↓↓↓
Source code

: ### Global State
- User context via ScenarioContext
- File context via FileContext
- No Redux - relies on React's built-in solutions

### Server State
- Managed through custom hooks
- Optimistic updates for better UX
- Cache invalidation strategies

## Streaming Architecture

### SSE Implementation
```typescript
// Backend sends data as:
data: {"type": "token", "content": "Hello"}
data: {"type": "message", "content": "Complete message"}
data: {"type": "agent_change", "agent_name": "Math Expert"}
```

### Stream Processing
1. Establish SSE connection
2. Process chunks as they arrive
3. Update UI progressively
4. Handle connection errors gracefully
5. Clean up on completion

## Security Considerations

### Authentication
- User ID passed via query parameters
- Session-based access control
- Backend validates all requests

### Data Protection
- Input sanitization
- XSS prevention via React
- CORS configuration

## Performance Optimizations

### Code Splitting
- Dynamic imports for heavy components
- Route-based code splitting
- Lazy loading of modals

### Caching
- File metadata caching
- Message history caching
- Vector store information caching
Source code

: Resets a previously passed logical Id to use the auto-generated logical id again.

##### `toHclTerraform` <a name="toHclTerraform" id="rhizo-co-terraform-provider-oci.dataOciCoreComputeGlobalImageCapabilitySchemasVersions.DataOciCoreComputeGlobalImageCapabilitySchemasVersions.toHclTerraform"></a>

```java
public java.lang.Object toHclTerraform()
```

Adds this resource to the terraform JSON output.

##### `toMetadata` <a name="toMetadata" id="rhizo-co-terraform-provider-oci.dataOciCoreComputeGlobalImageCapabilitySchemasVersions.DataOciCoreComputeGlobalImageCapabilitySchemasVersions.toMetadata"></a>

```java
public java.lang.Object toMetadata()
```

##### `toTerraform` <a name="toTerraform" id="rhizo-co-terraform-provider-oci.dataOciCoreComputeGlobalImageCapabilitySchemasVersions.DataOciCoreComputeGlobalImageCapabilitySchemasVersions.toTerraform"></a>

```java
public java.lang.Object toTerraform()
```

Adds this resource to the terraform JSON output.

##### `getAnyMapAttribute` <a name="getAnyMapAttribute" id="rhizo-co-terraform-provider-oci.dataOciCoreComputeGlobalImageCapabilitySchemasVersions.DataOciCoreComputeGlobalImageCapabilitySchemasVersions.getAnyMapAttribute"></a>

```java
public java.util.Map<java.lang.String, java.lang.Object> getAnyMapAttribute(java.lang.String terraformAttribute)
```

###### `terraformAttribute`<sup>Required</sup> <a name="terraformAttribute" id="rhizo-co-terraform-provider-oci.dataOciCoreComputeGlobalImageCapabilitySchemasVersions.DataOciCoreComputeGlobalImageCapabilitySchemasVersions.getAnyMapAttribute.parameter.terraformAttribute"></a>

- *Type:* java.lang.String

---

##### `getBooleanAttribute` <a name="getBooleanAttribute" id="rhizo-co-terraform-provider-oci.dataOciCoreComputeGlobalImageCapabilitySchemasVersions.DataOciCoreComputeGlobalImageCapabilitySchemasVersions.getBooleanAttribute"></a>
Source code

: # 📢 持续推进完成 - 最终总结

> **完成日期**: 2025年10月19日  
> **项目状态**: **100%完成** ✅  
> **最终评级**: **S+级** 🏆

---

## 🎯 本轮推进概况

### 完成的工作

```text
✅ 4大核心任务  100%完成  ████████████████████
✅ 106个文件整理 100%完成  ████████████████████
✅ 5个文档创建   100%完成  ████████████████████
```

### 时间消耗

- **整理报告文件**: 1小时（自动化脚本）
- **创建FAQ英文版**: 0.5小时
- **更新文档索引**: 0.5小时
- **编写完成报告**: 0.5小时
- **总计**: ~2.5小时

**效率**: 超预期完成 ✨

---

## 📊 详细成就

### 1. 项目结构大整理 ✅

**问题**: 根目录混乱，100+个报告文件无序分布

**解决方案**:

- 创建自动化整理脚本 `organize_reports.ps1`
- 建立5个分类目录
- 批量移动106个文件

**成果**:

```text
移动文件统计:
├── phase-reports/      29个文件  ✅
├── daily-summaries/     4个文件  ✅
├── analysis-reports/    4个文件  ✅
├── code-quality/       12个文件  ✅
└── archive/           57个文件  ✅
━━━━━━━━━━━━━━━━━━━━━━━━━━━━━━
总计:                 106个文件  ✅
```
↑↑↑
**THE TASK:** Write out the listing exactly from its first line to the line containing "- XSS prevention via React". Both of those lines belong in the answer.

**OUTPUT FOR THIS TASK:**
Source code

: ### Global State
- User context via ScenarioContext
- File context via FileContext
- No Redux - relies on React's built-in solutions

### Server State
- Managed through custom hooks
- Optimistic updates for better UX
- Cache invalidation strategies

## Streaming Architecture

### SSE Implementation
```typescript
// Backend sends data as:
data: {"type": "token", "content": "Hello"}
data: {"type": "message", "content": "Complete message"}
data: {"type": "agent_change", "agent_name": "Math Expert"}
```

### Stream Processing
1. Establish SSE connection
2. Process chunks as they arrive
3. Update UI progressively
4. Handle connection errors gracefully
5. Clean up on completion

## Security Considerations

### Authentication
- User ID passed via query parameters
- Session-based access control
- Backend validates all requests

### Data Protection
- Input sanitization
- XSS prevention via React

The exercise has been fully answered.